When I landed here, my UbiHandlers super-sized me in terms of guns, gear and resources. I also got to trot around (weirdly, in third-person) through the new guerrilla camp feature. Essentially, it’s an upgradable space that allows harder pimping of your weapons and the armaments on your summonable vehicle.
Honestly, I was overwhelmed with things to do: Yaran stories, treasure hunts, Spec Operations missions, timed supply drop securings, checkpoints and convoy assaults, saving hostages, defacing posters, and more. I also spotted mention of Insurgency Challenges that filter in once the main quest is felled.
Knowing I had very little time for anything structured, at one stage I opted to piss on some hornets’ nests. Y’know, test the response times of the local FND po-pos. My arsenal was as follows: a sniper with blast rounds, AK-47 with armour piercers, a 400 RPM nailgun, and a scoped, full-auto pistol with a magazine big enough to make it look like a right angle set-square. I also rode in an old Caddy turned into a technical. Oh, and my get-out-of-jerks free card was a Supremo Backpack that could explode a ring of fire out around me. Excuse the pun, but I had an absolute blast. Exaggerated fire propagation, armoured enemies that required specific gun selection, plus super responsive backup units – they all made for incredibly chaotic encounters.
In claustrophobic fort sieges where I tried to camp on doorways, I was taxed by multiple shotgun foes who’d blitz in, stagger me with a gun-butt attack, and one of their colleagues would just coup de grace my face off. I fared just as poorly in outdoor brouhahas where I tried to sideways strafe incoming enemy jeeps, yell ‘Toro!’ and cap the hapless driver.

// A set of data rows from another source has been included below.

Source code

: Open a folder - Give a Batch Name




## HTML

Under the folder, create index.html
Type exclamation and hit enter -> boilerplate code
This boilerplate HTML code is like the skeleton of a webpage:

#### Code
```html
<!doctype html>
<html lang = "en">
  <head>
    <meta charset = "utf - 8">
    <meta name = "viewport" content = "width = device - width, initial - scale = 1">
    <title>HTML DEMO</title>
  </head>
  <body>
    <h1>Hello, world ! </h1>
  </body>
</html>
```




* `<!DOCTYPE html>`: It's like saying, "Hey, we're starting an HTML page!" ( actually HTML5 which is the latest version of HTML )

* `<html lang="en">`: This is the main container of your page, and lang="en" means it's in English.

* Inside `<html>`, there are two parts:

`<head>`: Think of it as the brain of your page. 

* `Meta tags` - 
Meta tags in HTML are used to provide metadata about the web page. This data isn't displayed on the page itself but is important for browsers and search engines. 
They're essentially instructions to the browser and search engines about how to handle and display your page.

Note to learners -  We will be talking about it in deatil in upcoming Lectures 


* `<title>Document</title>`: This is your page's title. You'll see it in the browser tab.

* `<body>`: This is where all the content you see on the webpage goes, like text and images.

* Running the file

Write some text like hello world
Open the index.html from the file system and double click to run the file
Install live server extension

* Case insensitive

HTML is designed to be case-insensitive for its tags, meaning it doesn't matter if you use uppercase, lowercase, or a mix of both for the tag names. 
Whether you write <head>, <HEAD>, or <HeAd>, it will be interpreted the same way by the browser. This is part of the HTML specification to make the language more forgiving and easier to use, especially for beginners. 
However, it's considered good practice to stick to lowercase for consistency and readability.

In FC6, kamikaze drivers will more likely roadkill your arse, or the dude behind the wheel will casually drive-by you with his sidearm.
Basically, go in expecting to use the old cheese tactics from FC5, and you may get a date with a death screen.
Couple those noticeable upgrades in AI aggressiveness with the aforementioned picturesque setting, magnetic antagonist, and a wealth of new progression wrinkles, and Far Cry 6 is a holiday worth booking. Whether all those things – and whatever else I haven’t seen – add up to a sequel that’s as revolutionary as the subject matter, remains to be seen. But this is a great start.
Numbered sequels (and half sequels every gap year) can sometimes have a debilitating effect on fans of a franchise, but playing Far Cry 6 went down like a mainline shot of Viviro to my veins. It’s a potent cocktail, mixed with the tastiest ingredients from yesteryear and some intoxicating new twists, topped with the prettiest umbrellas new-gen GPUs can provide. I’ve taken a speculative sip. Now I want to guzzle down the rest.
Far Cry 6 will release on October 7 on PS5, PS54 Xbox Series X&S, Xbox One, PC, Stadia and Amazon Luna.